Las hojas crecen a marchas forzadas y en sitios insospechados, como alrededor del agujero del tronco del olmo

Todos los arboles están en su máximo de hojas, casi cubren la plaza completamente.

Hasta el señor ficus parece tener brotes nuevos de un verde brillante.

Pero desde ciertos ángulos, aún se puede ver la fuente, aunque hay que subirse a lo mas alto.

Eso si, aunque la mayor parte de los días hace sol y buen tiempo, a veces llueve y vuelve a parecer invierno. Eso es lo que tiene la primavera.

Ya le han quitado las vallas al edificio de Correos, la restauración no será a gusto de todos, pero le da a la plaza un aspecto mucho mas elegante.

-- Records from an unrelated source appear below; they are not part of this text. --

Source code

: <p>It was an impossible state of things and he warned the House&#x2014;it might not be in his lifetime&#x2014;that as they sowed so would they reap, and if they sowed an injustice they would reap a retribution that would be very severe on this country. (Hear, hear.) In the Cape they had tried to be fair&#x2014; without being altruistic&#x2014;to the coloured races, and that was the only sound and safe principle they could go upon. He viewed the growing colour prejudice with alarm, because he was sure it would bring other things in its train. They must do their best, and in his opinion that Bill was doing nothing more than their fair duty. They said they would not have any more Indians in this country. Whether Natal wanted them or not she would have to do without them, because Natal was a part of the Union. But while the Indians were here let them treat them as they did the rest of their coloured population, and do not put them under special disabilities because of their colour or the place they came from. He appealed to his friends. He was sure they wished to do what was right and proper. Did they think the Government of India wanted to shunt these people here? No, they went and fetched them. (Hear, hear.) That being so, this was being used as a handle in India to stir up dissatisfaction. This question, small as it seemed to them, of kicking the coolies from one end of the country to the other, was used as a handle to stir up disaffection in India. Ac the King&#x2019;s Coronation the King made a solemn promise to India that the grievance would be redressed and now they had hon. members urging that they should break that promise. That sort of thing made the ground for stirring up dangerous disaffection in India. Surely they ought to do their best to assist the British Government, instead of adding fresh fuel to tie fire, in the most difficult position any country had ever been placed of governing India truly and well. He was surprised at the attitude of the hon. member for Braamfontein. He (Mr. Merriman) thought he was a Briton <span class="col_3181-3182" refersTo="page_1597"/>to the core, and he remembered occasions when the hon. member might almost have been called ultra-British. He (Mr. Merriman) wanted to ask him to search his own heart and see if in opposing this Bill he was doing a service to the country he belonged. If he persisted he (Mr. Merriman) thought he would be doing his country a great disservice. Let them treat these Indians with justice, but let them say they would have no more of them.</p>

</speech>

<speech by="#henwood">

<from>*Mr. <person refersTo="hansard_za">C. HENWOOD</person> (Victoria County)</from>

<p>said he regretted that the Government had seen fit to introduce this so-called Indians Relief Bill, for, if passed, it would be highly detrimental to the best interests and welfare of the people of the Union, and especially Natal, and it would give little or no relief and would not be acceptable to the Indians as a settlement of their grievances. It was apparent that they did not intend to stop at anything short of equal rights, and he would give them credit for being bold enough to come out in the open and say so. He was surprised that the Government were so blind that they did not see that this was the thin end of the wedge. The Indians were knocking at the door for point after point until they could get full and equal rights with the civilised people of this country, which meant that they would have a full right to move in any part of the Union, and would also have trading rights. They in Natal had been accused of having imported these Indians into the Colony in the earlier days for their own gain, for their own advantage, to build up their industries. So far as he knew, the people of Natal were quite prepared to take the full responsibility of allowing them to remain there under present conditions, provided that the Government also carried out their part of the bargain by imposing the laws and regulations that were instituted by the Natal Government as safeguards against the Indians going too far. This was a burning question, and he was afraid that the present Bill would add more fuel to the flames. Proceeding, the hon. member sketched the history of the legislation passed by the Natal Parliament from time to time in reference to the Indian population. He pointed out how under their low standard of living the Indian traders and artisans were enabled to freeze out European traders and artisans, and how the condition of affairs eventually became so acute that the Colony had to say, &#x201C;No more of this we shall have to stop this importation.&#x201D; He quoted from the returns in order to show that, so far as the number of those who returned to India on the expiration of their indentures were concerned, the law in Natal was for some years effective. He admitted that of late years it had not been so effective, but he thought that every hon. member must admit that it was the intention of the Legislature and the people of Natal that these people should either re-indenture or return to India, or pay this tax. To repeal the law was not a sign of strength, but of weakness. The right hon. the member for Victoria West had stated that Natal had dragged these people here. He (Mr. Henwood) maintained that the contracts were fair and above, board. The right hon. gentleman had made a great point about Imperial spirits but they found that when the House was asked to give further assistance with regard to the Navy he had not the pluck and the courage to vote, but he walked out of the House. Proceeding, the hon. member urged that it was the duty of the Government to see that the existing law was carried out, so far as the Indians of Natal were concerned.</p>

Pero lo que mas me ha gustado del mes ha sido la visita de dos personajes ilustres y entrañables al mismo tiempo, que vinieron a Alicante a un acto muy especial y no quisieron irse sin pisar la plaza. La pena es que el Bar Correos estaba cerrado y no pudieron conocer a Lola. Ya tienen un motivo para volver, y saben que son bienvenidos.

Para compensar, el gran Capitán demostró que, si bien el tamaño importa, todo es cuestión de escala.

No dejó de prestar tributo a la dama de la fuente de la mejor manera que se le ocurrió: imitando al fauno, aunque él no es tan malo.